Fase keempat tahun 2010 – kini, perlawanan petani semakin memanas, hingga Jum’at 27 Juli 2012 di Desa Limbang Jaya kembali jatuh korban dari masyarakat lemah, akibat arogansi negara melalui aparatnya. Dan sangat wajar jika konflik pertanahan dimanapun dan kapanpun akan tetap ada karena memang dibiarkan dan diabaikan oleh pengambil kebijakan.
Hadirnya unsur masyarakat sipil kedalam wilayah konflik dengan asumsi untuk mentransformasikan pola huhungan yang seimbang, kondisi ini akan sangat bermanfaat bagi pihak yang lemah dalam hal ini petani OI. Tetapi dilain pihak secara jujur harus kita akui bahwa pola hubungan konfrontasi dengan negara dalam hal ini pemerintah tidak selamanya merupakan jalan yang positif, karena akan berakibat pada dis-trust atau ketidakpercayaan dan bahkan pembangkangan yang terus menerus dari masyarakat, gejala tersebut mulai terlihat akhir-akhir ini.
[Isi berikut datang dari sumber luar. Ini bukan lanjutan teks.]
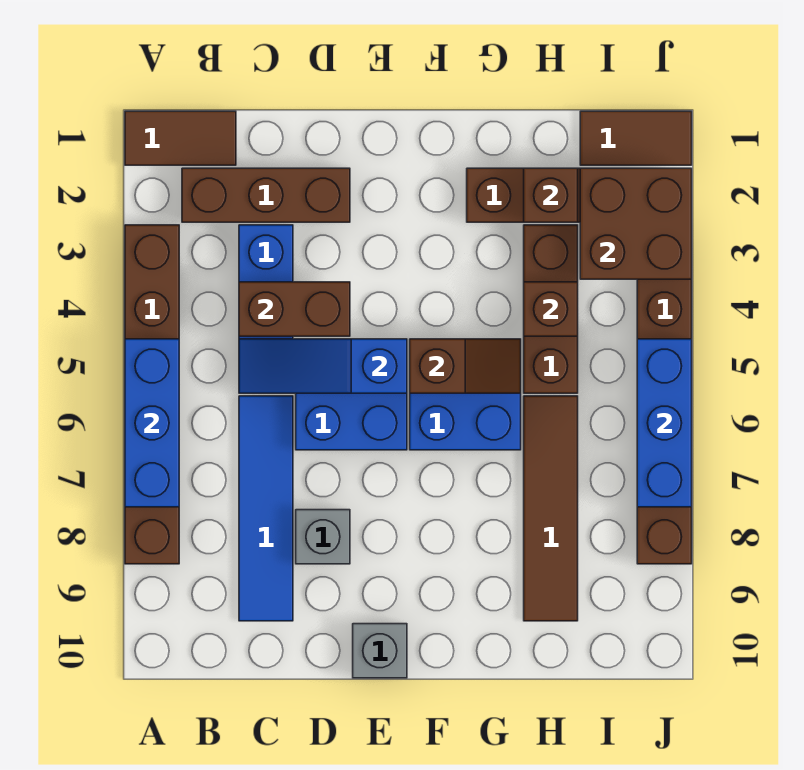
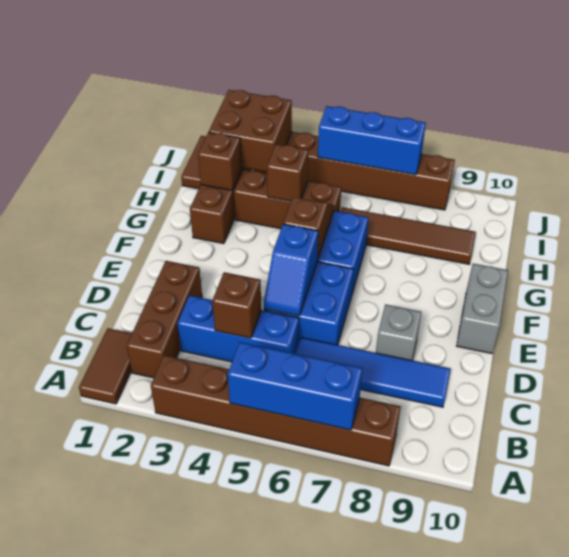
brown brick C4:D4 level 2 -> brown brick C4 level 2
blue slope C5:E5 level 2 top E -> blue slope D5:E5 level 2 top E
grey brick E10 level 1 -> grey brick E10:F10 level 1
Akhirnya perang berutal antara petani versus aparat bersenjata berulang lagi, kemarin, hari ini dan mungkin esok...!!!
Menggugat Peran Negara
Konflik pertanahan petani Rengas versus PTPN VII Cinta Manis yang mengakibatkan aksi kekerasan dan penembakan terhadap 12 petani Rengas 4 Desember 2009, seharusnya tidak terulang lagi di Ogan Ilir. Upaya preventif, mediasi yang adil seharusnya dilakukan oleh pemerintah dalam mencegah perulangan konflik kekerasan. Tapi sayangnya ada kesalahan logika negara dalam menghadapi persoalan konflik pertanahan yang cukup pelik ini. Mereka membiarkan fase krisis dan pasca konflik sebagai fase yang kondusif padahal inilah “Bara Dalam Sekam”.
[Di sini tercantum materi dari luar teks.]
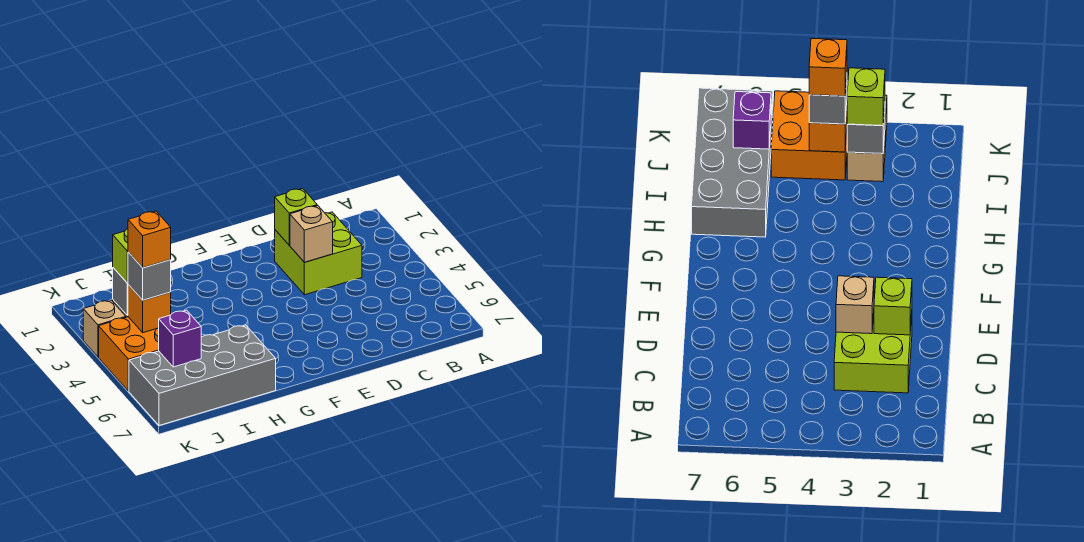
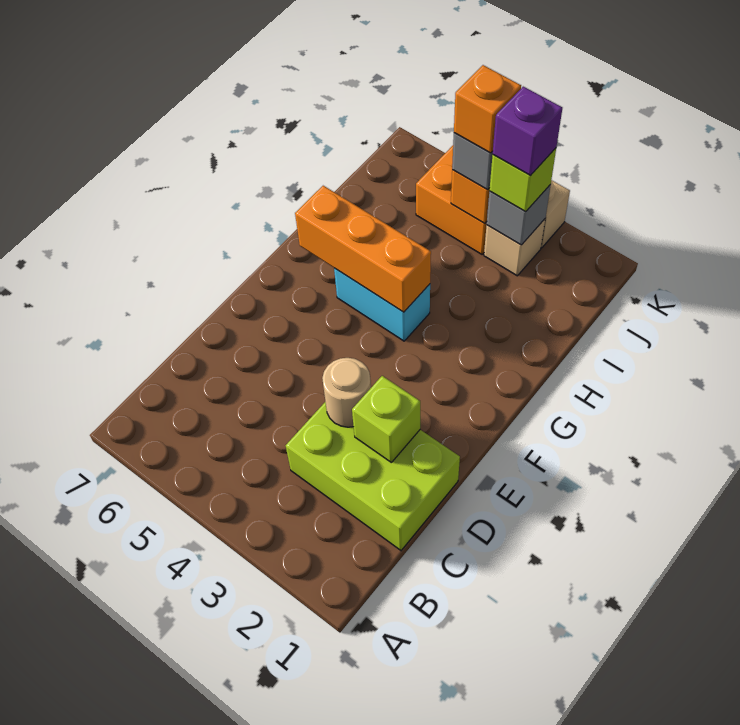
lime brick C2:D3 level 1 -> lime brick C1:D3 level 1
tan brick D3 level 2 -> tan round brick D3 level 2
none -> cyan brick G4:G5 level 1
none -> orange brick G4:G6 level 2
grey brick H6:K7 level 1 -> none
purple brick J6 level 2 -> purple brick J3 level 4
Balajar dari pengalaman kasus Rengas dan penembakan petani Limbang Jaya OI. Pemerintah dalam hal ini provinsi Sumatera Selatan harus lebih tanggap dalam upaya penyelesaian konflik pertanahan yang cukup banyak terjadi di wilayah Sumatera Selatan. Kriminalisasi terhadap petani dan tindakan represif bukanlah alternatif yang terbaik untuk meredam konflik, tindakan demikian malah membuat konflik semakin keras, berlarut-larut dan akhirnya berujung kekerasan yang sistemik.
Konflik yang berujung pada kekerasan tersebut menjadi pekerjaan rumah khususnya pemerintah daerah untuk lebih banyak belajar dari pengalaman. Hal ini dikarenakan pertama, tidak adanya peran yang jelas diambil oleh pemerintah daerah dalam memediasi konflik pertanahan secara lebih adil dan berpihak pada masyarakat kecil (petani), kedua adanya kesan pembiaran konflik oleh pemerintah pusat maupun daerah; tim yang dibentuk lebih condong pada formalitas dan mengarahkan penyelesaian melalui proses litigasi tidak memberikan alternatif yang lebih menguntungkan masyarakat, ketiga, persfektif pemerintah yang kurang tanggap terhadap isu-isu yang sensitif, dan bahkan bergerak setelah ada kejadian bukan melakukan antisipasi atau upaya pencegahan terhadap suatu kejadian. Jika ketiga kekeliruan ini akan terus dipakai dalam logika dan nalar pengambil kebijakan. Tentunya ketidakmerdekaan petani akan terus berlanjut dan korban akan terus berjatuhan...!!!